• **EXCERPT**
BEGIN

The Plasticity of CD4+CD25+FOXP3+CD127low T Cells in Patients with Metastatic Renal Cell Carcinoma in the Course of Interferon-Alpha Immunotherapy

الملخص EN

Aims.

To examine changes in subpopulation of CD4+CD25+Foxp3+CD127low T lymphocytes (Treg) and their association with the efficiency of the IFN-α therapy.

Materials and Methods.

Pts with mRCC who had undergone nephrectomy were treated with IFN-α at a dose of 6 × 10 6 U/day three times a week (n = 18).

An immunophenotypic analysis of lymphocytes in peripheral blood expressing CD4, CD25, CD127, and Foxp3 antigens could be performed in 18 pts before, 2 weeks, and 2 mo after IFN-α therapy and 22 normal volunteers.

Blood samples were collected at baseline and 2 mo after treatment start.

Serum levels of TGF-β1, IL-17A, and Epo were measured by ELISA.

Results.

PR was achieved in 3 (16.6%) pts who received first-line therapy.

Long-lasting SD (≥6 months) was noted in 6 (33.3%) pts.

The median progression free survival (PFS) was 4 mo (95% CI: 2-NE).

The study of the population of Treg indicated that there were no significant differences in the groups depending on the effect (p = 0.71).

In one patient, the reduction of Treg cells was associated with increased TGF-β and IL-17 levels, whereas in other two pts the increase in Treg cells was associated with decreased TGF-β and IL-17 levels.

The endogenous levels of Epo did not show significant correlation with response to IFN-α immunotherapy.

In the patient subgroup with an initial value of MCH > 31 pg, the median PFS was not achieved, but in the subgroup with an initial value of MCH < 31 pg, the median PFS was 2 months (p = 0.032).

Conclusions.

In our study, we have described functional plasticity of Treg cells, which prevents them from being used as a prognostic marker.

The conversion of Treg cells into Th17 can serve as a basis for the development of a new specific immunotherapeutic method in oncology after confirmation in the experiment in vitro.

Given the small dataset, the results will need further validation.

END

• **WORK REQUEST 1**
According to the conclusions of the abstract, why can Treg cells not be used as a prognostic marker?
• **WORK REQUEST 2**
Reproduce the passage of the abstract that begins with the words "Serum levels of" and ends with "effect (p = 0.71).".

• **Extracted data entries**
BEGIN

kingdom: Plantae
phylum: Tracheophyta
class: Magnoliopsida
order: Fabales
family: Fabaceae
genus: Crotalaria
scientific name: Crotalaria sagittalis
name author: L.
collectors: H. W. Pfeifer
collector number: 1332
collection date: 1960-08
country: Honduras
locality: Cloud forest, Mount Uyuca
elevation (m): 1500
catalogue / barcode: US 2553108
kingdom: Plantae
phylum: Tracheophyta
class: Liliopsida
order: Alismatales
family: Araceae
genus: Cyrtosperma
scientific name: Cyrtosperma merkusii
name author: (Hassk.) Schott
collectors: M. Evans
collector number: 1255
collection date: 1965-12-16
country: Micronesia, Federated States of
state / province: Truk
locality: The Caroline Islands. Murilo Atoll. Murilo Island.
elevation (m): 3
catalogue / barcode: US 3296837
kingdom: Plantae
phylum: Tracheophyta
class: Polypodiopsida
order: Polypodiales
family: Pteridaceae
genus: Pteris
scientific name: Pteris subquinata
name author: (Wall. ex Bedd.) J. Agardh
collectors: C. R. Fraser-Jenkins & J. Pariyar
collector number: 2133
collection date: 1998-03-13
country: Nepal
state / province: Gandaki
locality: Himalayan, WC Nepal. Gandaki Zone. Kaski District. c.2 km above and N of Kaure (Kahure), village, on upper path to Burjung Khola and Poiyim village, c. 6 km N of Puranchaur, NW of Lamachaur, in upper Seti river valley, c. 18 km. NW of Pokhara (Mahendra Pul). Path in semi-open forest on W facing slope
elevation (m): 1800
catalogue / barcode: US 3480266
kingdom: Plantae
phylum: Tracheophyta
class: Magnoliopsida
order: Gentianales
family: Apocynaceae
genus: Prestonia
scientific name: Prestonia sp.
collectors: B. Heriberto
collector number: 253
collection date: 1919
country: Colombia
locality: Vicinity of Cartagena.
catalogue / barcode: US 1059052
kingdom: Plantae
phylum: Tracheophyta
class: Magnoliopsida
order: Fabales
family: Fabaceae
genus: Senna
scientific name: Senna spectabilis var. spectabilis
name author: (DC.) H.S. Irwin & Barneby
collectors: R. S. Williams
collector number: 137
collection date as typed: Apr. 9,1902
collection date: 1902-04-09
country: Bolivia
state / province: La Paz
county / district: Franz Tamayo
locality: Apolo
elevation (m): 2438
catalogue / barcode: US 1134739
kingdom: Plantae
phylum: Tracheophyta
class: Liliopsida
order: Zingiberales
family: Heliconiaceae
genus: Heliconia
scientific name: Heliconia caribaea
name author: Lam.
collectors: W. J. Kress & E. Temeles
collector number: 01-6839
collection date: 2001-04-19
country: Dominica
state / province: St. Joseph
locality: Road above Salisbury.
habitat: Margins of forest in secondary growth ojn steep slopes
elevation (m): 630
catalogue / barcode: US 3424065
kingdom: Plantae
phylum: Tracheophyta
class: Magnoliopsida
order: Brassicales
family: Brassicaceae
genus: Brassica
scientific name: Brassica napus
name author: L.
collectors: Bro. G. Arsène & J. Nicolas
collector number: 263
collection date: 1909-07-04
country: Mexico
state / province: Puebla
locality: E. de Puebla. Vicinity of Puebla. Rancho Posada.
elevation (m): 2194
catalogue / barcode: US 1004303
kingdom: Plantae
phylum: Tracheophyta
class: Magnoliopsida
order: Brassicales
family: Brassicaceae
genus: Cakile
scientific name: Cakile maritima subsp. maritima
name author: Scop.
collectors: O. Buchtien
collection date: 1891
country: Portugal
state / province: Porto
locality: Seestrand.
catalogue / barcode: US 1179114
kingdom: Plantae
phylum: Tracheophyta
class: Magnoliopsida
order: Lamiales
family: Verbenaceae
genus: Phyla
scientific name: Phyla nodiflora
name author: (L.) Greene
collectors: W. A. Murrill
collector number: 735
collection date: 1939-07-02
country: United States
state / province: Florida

END

• **EXPECTED ANSWER 1**
The study described functional plasticity in Treg cells, and that plasticity prevents them from being used as a prognostic marker.

• **EXPECTED ANSWER 2**
Serum levels of TGF-β1, IL-17A, and Epo were measured by ELISA.

Results.

PR was achieved in 3 (16.6%) pts who received first-line therapy.

Long-lasting SD (≥6 months) was noted in 6 (33.3%) pts.

The median progression free survival (PFS) was 4 mo (95% CI: 2-NE).

The study of the population of Treg indicated that there were no significant differences in the groups depending on the effect (p = 0.71).